Ce n’est pas un simple « come-back ». C’est la preuve qu’un groupe majeur peut évoluer sans perdre son âme, et même la rendre plus lisible.
La tournée : quand le sanctuaire devient scène
Le disque ne vivra pas qu’au casque. Evanescence traverse l’Atlantique et l’Europe avec un line-up qui fera vibrer les arènes.
- UK/Europe : retour attendu depuis 2022, lancement le 8 septembre à Leeds (First Direct Arena).
- Invités : Poppy, Nova Twins et K.Flay sur la tournée européenne — casting électrique.
- Amérique du Nord (été) : avec Spiritbox et Nova Twins, de quoi tester en live la nouvelle dynamique.
L’alignement album + route promet un tourbillon d’émotions. Attendez-vous à des setlists hybrides où les classiques rencontreront les nouvelles flammes.

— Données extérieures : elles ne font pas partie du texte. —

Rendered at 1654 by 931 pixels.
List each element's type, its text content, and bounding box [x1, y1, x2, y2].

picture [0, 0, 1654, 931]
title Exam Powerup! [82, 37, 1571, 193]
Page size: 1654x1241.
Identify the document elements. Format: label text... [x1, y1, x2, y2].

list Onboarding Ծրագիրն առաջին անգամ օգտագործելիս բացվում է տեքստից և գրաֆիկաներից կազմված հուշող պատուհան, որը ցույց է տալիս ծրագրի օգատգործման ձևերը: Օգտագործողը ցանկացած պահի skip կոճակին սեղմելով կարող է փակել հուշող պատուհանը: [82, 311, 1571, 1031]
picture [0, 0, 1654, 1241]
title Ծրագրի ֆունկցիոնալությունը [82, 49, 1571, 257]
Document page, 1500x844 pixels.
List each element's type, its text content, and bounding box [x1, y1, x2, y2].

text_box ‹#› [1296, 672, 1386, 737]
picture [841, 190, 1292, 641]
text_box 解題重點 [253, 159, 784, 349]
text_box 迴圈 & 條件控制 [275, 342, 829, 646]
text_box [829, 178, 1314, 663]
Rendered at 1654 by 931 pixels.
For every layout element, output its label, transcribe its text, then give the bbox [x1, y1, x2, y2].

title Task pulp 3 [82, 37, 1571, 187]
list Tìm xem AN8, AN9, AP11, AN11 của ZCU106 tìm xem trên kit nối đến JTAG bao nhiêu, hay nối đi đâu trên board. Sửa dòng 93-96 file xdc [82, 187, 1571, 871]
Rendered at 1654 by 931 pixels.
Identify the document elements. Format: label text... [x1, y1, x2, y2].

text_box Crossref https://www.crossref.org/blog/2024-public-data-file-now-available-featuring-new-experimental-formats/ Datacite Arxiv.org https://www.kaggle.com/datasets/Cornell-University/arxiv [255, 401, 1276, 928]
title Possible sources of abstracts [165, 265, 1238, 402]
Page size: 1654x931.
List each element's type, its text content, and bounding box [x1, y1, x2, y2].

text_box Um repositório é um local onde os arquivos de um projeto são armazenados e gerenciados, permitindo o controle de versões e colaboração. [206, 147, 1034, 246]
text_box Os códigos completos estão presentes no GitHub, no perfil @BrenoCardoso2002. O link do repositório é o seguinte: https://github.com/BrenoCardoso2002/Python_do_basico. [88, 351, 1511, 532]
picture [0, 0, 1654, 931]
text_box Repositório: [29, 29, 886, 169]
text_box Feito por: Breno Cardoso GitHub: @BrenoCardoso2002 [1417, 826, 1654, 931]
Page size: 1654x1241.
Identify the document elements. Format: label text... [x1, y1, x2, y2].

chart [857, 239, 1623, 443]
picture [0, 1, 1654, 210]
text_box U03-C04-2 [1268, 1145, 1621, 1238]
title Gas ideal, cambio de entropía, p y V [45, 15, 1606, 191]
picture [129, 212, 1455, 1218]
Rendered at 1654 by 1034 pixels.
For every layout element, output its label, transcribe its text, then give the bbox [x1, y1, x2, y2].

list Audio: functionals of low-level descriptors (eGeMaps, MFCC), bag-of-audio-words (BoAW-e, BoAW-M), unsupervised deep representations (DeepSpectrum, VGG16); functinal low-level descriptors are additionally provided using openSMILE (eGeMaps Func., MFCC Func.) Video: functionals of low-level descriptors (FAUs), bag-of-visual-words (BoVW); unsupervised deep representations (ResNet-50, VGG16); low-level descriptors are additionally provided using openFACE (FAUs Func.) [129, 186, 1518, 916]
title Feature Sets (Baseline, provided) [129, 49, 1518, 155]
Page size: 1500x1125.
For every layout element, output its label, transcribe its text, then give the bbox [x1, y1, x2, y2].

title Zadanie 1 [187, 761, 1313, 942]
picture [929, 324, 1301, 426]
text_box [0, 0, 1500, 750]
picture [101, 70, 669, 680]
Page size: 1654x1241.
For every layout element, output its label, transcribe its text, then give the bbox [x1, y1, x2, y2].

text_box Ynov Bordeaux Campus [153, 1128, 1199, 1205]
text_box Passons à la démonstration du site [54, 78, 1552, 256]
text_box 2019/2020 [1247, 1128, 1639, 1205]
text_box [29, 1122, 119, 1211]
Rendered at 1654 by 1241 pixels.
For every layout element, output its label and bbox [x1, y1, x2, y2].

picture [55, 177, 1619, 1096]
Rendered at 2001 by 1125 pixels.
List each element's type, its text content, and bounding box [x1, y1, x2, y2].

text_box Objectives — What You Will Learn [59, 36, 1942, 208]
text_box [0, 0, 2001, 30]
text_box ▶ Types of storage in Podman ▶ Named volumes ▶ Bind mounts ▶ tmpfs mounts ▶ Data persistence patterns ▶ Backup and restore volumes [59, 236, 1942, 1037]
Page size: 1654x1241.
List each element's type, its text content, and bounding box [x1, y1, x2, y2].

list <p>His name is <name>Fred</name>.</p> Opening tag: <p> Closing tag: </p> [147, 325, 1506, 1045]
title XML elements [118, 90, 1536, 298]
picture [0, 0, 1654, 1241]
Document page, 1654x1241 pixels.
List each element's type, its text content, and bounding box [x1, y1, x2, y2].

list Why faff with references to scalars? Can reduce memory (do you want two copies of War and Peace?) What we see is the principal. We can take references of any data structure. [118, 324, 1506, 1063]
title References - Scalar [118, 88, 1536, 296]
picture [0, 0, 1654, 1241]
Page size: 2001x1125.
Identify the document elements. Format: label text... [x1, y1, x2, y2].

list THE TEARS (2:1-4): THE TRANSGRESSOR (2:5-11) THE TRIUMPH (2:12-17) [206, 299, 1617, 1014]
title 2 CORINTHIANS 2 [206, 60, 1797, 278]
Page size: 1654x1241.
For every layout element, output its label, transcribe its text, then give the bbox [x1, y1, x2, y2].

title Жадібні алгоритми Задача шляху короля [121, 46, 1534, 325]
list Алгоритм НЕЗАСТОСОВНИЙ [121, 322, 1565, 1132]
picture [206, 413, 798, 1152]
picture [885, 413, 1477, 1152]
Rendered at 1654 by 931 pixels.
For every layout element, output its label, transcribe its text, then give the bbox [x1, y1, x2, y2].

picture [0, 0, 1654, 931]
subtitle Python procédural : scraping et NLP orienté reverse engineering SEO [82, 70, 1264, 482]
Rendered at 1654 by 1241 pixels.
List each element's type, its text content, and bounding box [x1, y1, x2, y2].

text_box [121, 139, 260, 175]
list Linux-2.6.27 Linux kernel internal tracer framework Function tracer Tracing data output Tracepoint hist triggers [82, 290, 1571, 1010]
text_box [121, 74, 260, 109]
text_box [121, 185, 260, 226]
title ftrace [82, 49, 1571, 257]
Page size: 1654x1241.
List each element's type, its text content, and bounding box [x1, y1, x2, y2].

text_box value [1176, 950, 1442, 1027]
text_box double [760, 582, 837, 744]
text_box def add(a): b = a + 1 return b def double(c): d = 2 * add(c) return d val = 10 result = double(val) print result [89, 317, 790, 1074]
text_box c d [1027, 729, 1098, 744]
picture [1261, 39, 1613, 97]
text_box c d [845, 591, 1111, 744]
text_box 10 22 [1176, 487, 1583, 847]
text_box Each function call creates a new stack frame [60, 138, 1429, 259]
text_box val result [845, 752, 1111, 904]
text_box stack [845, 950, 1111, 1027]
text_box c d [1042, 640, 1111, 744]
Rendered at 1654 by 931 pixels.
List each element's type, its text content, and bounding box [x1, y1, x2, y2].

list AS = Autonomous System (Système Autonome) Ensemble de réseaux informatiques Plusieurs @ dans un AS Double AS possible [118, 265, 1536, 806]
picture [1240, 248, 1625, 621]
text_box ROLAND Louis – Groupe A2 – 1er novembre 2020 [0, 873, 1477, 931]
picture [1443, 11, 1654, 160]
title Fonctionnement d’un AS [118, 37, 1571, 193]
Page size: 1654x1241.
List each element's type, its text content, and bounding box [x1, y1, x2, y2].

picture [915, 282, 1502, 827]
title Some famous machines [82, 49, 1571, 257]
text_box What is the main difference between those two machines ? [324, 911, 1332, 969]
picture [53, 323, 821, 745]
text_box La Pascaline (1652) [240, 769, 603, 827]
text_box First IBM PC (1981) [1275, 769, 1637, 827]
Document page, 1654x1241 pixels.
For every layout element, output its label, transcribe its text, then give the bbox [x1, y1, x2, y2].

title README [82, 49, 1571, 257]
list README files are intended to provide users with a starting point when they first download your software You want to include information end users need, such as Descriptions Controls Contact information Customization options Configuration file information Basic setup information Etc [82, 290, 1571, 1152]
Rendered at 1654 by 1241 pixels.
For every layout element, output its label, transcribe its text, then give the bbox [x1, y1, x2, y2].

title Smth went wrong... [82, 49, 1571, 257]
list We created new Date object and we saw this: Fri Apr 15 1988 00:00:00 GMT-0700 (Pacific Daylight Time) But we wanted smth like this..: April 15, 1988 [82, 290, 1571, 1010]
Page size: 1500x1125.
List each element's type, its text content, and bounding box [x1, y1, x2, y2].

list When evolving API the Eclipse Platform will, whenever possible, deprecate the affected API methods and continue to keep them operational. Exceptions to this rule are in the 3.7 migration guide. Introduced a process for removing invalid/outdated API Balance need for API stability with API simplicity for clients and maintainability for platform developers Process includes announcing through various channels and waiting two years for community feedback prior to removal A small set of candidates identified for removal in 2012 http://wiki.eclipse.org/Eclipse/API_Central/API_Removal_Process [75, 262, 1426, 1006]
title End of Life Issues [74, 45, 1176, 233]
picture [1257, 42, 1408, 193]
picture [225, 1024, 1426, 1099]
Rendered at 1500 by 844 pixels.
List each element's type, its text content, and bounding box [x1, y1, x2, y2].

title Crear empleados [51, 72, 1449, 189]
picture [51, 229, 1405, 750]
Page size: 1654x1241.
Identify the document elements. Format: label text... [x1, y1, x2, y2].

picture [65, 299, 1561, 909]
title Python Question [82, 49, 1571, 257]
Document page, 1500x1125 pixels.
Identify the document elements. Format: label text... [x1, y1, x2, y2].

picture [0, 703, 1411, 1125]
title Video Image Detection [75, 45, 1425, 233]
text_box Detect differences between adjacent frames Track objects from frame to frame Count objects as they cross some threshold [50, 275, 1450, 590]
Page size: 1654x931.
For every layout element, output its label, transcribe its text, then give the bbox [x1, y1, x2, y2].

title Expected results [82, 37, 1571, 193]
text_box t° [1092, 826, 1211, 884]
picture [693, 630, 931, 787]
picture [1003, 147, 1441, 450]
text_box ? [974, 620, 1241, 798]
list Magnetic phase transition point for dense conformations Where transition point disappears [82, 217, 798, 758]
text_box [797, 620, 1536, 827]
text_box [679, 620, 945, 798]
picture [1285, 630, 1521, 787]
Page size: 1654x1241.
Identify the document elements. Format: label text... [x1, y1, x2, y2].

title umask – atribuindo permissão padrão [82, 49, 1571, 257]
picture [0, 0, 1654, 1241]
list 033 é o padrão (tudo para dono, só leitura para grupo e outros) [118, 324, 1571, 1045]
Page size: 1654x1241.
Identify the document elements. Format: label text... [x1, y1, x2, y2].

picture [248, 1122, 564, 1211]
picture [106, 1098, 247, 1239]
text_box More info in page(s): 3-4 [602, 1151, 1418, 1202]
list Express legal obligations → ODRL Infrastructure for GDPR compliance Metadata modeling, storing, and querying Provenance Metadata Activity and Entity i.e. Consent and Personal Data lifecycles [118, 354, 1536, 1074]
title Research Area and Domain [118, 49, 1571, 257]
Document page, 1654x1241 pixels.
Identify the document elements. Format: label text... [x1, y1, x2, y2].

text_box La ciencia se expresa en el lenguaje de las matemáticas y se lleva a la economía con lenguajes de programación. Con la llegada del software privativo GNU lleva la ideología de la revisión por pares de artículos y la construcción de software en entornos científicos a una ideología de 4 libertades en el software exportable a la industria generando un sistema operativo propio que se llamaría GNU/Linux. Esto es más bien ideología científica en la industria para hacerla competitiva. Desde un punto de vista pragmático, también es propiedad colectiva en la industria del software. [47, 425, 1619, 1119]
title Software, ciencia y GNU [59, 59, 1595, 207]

Comment écouter… et ressentir plus fort
- Pré-sauvegardez l’album sur vos plateformes pour recevoir l’alerte dès la sortie.
- Privilégiez une première écoute au casque pour capter les textures de production.
- Surveillez la box set limitée si vous aimez les objets qui racontent une ère.
- Bloquez la date du 5 juin et repérez le flux de sortie selon votre fuseau horaire.
Amy Lee a confié s’être investie corps et âme dans ce disque, y trouvant un exutoire et une étincelle d’espoir à partager. On le sent : Sanctuary n’est pas seulement un album, c’est une invitation à reprendre le contrôle — ensemble.
Alors la vraie question n’est peut-être plus « qui suivras-tu ? », mais jusqu’où ce sanctuaire t’emmènera. Rendez-vous à la première écoute… et au premier frisson.